YOUR OBJECTIVE.
Pick up the interview on executive compensation right after its final sentence and write what comes next.

Cozen O'Connor: On Top Of The Hot Issues In Executive Compensation

Editor: Describe your firm's employee benefits, and executive compensation practice and your roles.

Dorsch : Our practice includes all facets of qualified retirement and executive compensation plans, nonqualified deferred compensation (including the application of IRC Section 409A), equity-based compensation and multi-employer plans. We counsel clients on the implications of the fiduciary responsibility rules under ERISA, as well as the employee benefit aspects of mergers and acquisitions. The firm also advises employers and third party administrators in the health and welfare area, including flex plans, HIPAA and COBRA. In addition, we have a substantial ERISA litigation practice.

Bowers: While I work in all aspects of our practice, my focus is on health and welfare benefits. In recent years, our executive compensation area has grown as the heightened level of regulation has significantly increased both the complexity of the area and the penalties for failing to comply with the new regulatory requirements.

Editor: How has the economic crisis affected your practice area?

Dorsch : There has been an upswing in work related to reductions in force and the restructuring of compensation arrangements. We have also been more heavily involved in counseling clients on reducing benefits as cost savings measures.

Editor: Tim Geithner has called for board compensation committees to be made up entirely of independent directors. How great a change is this from current practice?

Dorsch : Many exchanges already require compensation committees to include independent directors, so the real impact of Geithner's proposal would be on private companies and smaller public companies. Moreover, there could be significant impact if the regulations redefine who is considered "independent" in a way that would disqualify certain existing committee members.

INFORMATION.
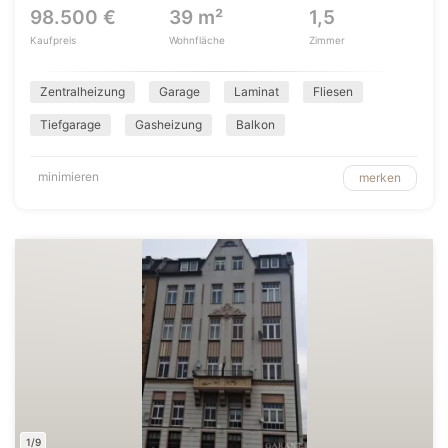
98.500 €
39 m²
1,5
Kaufpreis
Wohnfläche
Zimmer
Zentralheizung
Garage
Laminat
Fliesen
Tiefgarage
Gasheizung
Balkon
minimieren
merken
1/9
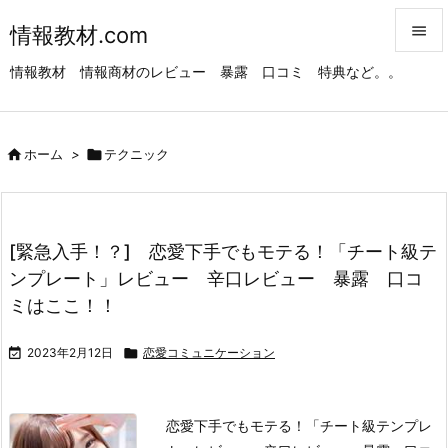
情報教材.com


情報教材 情報商材のレビュー 暴露 口コミ 特典など。。
メニュ

サイド

ホーム
>

テクニック

前へ

次へ
[緊急入手！？] 恋愛下手でもモテる！「チート級テ

ンプレート」レビュー 辛口レビュー 暴露 口コ
検索
ミはここ！！

2023年2月12日

恋愛コミュニケーション
恋愛下手でもモテる！「チート級テンプレ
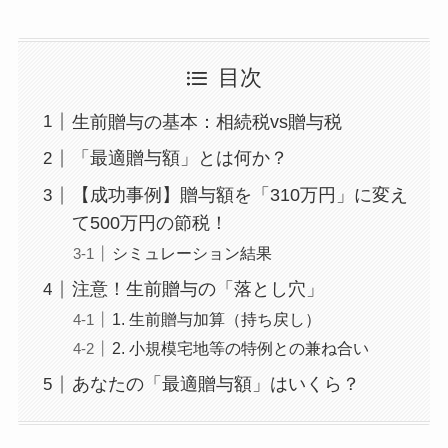
目次
生前贈与の基本：相続税vs贈与税
「最適贈与額」とは何か？
【成功事例】贈与額を「310万円」に変え
て500万円の節税！
シミュレーション結果
注意！生前贈与の「落とし穴」
1. 生前贈与加算（持ち戻し）
2. 小規模宅地等の特例との兼ね合い
あなたの「最適贈与額」はいくら？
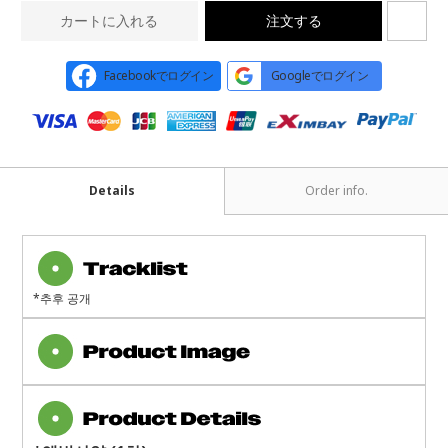
カートに入れる
注文する
Facebookでログイン
Googleでログイン
Details
Order info.
*추후 공개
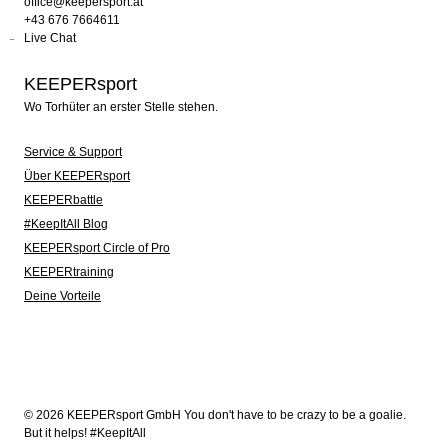
office@keepersport.at
+43 676 7664611
Live Chat
KEEPERsport
Wo Torhüter an erster Stelle stehen.
Service & Support
Über KEEPERsport
KEEPERbattle
#KeepItAll Blog
KEEPERsport Circle of Pro
KEEPERtraining
Deine Vorteile
© 2026 KEEPERsport GmbH You don't have to be crazy to be a goalie.
But it helps! #KeepItAll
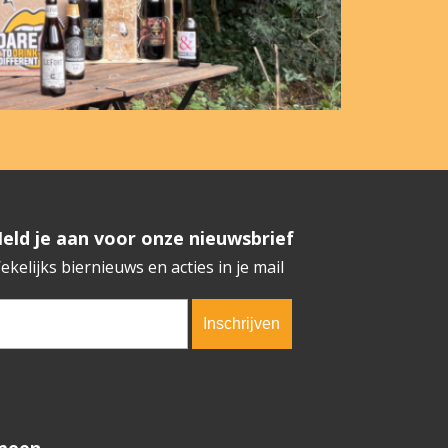
​​​​​​Meld je aan voor onze nieuwsbrief
ekelijks biernieuws en acties in je mail
erification code:
1664
meen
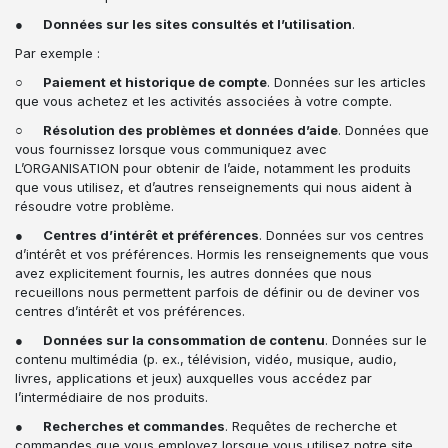
●
Données sur les sites consultés et l’utilisation
.
Par exemple :
○
Paiement et historique de compte
. Données sur les articles
que vous achetez et les activités associées à votre compte.
○
Résolution des problèmes et données d’aide
. Données que
vous fournissez lorsque vous communiquez avec
L’ORGANISATION pour obtenir de l’aide, notamment les produits
que vous utilisez, et d’autres renseignements qui nous aident à
résoudre votre problème.
●
Centres d’intérêt et préférences
. Données sur vos centres
d’intérêt et vos préférences. Hormis les renseignements que vous
avez explicitement fournis, les autres données que nous
recueillons nous permettent parfois de définir ou de deviner vos
centres d’intérêt et vos préférences.
●
Données sur la consommation de contenu
. Données sur le
contenu multimédia (p. ex., télévision, vidéo, musique, audio,
livres, applications et jeux) auxquelles vous accédez par
l’intermédiaire de nos produits.
●
Recherches et commandes
. Requêtes de recherche et
commandes que vous employez lorsque vous utilisez notre site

TASK ANSWER.
Editor: Are you seeing a trend toward compensating executives based on long-term performance?

Dorsch : In most companies, both long-term and short-term incentives are typically part of the compensation package. The goal, of course, is to create a package that provides the right balance of risk and, at the same time, is attractive enough to retain the company's key employees. The more senior the position, the greater the risk portion of compensation. A major concern is ensuring that long-term incentives provide just that - a long-term incentive, not just another part of annual compensation.

Editor: You advise board compensation committees. What are their principal concerns today?

Dorsch : Compensation committees need to review their philosophy and determine whether it is still appropriate in light of the impact the economic crisis has had on their company's business.Similarly, a company's compensation programs should be evaluated to determine if they still support the compensation strategy, after taking into account how the business is performing in this tough economy, and whether the programs are sufficient to retain the most important and productive employees and recruit the best talent.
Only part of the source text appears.